How to make type optional if and only if it is not so?

Question

I need to write some foo function like so:

func foo<T>(_ v : T) -> R
{
    // ...
}

Here R should be T if T is an optional type and T? if it is not so. How can I achieve this goal?

Answer 1

You can overload foo to specify the different two cases.

// Dummy protocol for this example to allow a concrete dummy T instance
// return in case the provided T? argument is nil (in your actual
// implementation you might have other logic to fix this scenario).
protocol SimplyInitializable { init() }
extension Int : SimplyInitializable {}

func foo<T>(_ v : T) -> T? {
    print("Non-optional argument; optional return type")
    return v
}

func foo<T: SimplyInitializable>(_ v : T?) -> T {
    print("Optional argument; Non-optional return type")
    return v ?? T()
}

let a = 1        // Int
let b: Int? = 1  // Int?

foo(a) // Non-optional argument; optional return type
foo(b) // Optional argument; Non-optional return type

A method with an optional T parameter (T?) may always be called by a non-optional argument T, but there will be an implicit conversion done (backend); hence if an overload with a non-optional parameter T is available, it will take precedence in overload resolution when invoked with a non-optional argument T, as there will be no need of an implicit conversion to T?.

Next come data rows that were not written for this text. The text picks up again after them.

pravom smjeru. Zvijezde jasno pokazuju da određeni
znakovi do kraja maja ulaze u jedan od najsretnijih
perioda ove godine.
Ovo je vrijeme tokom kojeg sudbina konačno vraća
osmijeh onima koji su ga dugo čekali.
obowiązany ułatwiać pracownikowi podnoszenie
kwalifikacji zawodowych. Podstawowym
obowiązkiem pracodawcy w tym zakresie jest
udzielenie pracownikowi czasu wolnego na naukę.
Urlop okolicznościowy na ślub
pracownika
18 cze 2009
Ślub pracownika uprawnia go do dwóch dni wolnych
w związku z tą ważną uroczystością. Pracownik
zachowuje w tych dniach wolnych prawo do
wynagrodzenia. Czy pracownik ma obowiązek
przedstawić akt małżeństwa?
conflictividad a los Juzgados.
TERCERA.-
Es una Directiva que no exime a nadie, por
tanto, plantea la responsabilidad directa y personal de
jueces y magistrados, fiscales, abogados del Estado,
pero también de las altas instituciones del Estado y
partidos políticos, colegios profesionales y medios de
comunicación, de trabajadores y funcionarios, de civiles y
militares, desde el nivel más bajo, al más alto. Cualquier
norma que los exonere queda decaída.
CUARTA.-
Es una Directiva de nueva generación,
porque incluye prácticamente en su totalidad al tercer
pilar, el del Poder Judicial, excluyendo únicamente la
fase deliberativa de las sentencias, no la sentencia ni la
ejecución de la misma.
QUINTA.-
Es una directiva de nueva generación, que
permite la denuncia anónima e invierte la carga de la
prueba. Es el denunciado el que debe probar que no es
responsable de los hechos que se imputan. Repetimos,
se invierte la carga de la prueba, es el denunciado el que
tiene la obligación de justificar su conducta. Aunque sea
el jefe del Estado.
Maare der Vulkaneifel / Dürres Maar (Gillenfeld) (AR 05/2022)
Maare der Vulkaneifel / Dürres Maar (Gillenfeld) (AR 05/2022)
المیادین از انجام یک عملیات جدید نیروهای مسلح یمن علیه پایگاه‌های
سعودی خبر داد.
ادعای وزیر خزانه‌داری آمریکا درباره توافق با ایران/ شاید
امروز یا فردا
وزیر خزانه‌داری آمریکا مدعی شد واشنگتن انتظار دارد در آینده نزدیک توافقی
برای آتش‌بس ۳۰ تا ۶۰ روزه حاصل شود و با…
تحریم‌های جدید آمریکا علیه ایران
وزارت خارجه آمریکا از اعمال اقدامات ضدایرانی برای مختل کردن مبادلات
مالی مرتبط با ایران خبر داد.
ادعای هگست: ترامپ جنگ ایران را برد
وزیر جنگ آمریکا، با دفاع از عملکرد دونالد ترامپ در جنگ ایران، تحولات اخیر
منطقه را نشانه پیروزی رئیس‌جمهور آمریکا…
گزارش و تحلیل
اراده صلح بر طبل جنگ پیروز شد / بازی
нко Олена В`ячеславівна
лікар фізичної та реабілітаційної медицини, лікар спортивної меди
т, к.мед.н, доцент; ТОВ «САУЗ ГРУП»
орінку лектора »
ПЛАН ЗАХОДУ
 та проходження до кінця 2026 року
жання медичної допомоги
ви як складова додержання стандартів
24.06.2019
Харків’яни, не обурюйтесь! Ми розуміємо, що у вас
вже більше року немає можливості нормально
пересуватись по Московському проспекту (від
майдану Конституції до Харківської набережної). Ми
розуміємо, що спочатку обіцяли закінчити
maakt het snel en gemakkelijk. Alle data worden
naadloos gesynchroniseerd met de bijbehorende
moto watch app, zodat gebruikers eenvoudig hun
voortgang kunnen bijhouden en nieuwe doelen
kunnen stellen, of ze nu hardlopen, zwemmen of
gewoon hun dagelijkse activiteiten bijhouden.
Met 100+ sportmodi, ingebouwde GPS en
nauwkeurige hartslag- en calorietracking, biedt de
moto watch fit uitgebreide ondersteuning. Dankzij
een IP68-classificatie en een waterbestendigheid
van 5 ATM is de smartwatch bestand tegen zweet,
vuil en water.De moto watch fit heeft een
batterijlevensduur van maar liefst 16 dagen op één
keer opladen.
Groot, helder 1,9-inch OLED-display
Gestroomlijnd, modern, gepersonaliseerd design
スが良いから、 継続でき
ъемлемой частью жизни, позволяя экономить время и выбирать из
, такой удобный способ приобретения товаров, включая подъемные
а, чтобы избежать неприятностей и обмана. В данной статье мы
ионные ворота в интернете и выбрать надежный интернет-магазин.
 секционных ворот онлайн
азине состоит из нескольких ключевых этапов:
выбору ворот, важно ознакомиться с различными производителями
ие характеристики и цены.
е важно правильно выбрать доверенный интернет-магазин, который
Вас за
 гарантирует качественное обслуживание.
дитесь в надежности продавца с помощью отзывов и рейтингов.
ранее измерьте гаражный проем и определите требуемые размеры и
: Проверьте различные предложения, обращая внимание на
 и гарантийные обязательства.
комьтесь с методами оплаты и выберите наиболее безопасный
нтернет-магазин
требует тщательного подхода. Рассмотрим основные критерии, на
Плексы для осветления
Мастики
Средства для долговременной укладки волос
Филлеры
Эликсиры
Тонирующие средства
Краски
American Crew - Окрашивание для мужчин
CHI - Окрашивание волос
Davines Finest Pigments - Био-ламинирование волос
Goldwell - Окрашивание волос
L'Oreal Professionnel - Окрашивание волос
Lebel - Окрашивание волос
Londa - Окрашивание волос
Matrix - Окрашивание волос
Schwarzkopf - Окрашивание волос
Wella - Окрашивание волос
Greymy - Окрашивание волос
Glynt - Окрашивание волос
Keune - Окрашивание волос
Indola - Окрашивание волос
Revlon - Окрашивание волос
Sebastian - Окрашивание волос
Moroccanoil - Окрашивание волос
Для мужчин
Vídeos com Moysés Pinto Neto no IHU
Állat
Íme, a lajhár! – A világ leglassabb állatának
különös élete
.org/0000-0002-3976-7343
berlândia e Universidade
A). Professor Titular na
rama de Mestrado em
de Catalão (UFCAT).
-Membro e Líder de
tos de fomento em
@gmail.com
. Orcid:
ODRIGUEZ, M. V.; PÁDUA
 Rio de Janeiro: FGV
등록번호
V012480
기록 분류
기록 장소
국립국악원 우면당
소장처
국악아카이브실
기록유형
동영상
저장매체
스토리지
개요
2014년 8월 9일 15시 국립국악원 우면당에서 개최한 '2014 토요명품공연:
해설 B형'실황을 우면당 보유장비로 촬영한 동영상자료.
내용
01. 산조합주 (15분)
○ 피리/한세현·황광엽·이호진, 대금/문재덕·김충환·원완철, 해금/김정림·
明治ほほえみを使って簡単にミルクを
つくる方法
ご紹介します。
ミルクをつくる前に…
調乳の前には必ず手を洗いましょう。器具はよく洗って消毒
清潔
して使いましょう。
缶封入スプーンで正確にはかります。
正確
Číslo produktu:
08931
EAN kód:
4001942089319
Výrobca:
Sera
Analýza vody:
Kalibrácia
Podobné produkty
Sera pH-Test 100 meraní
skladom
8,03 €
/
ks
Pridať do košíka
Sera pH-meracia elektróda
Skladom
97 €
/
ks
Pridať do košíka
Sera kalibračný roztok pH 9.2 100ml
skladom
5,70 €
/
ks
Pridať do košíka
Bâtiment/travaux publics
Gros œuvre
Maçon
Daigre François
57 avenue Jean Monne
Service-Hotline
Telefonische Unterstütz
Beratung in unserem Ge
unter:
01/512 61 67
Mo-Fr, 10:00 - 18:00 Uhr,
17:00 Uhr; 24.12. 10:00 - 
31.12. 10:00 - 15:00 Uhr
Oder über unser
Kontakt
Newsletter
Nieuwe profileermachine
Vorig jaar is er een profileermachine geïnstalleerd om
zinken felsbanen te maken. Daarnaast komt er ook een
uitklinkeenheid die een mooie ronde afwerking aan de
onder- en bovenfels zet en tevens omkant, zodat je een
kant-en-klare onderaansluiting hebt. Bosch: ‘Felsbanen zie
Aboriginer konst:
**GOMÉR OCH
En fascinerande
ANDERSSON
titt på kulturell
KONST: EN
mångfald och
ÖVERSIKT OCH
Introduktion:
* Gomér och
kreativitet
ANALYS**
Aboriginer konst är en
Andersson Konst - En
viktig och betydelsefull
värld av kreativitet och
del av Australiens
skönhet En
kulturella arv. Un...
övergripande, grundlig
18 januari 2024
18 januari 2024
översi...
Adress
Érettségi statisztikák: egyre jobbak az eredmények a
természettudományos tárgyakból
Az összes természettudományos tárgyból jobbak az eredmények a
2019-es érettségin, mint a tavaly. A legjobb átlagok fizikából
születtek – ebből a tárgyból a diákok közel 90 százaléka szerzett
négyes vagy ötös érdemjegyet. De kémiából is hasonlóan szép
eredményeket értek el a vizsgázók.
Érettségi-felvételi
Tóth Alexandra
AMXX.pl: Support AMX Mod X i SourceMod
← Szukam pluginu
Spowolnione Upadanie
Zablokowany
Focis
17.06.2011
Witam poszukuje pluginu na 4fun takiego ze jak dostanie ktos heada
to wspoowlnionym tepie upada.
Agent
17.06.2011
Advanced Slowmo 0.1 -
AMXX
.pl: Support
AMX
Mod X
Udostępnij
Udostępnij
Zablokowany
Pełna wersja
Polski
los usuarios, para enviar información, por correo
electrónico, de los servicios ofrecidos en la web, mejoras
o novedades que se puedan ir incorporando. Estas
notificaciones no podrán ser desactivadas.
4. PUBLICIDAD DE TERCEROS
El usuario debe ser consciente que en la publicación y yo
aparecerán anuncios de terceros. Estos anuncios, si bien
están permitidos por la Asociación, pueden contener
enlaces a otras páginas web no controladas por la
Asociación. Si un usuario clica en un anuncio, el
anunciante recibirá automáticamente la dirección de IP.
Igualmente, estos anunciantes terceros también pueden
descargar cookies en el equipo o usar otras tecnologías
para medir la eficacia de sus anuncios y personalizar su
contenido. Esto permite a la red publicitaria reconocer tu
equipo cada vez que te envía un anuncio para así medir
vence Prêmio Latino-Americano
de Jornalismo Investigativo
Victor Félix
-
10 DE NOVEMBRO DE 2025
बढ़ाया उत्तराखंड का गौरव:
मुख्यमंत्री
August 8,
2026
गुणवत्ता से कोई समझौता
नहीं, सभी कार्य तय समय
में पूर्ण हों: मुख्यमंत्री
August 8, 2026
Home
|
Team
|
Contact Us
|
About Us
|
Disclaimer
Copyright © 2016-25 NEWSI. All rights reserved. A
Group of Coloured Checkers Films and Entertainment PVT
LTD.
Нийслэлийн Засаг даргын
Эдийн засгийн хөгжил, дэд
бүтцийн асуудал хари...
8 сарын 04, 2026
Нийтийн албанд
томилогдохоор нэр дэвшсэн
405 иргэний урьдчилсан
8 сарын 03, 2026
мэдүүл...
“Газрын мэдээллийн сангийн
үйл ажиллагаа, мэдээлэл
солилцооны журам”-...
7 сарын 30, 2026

For details regarding the implicit conversion from a T to T?, see:

• Swift: Compiler's conversion from type to optional type

Swift provides a number of special, builtin behaviors involving this library type:

• There is an implicit conversion from any type T to the corresponding optional type T?.

Answer 2

You cannot achieve this in Swift. You are better off declaring the function with optional argument and result and just handling it as an optional wherever you use this function:

func foo<T>(_ v : T?) -> T?
{
    // ...
}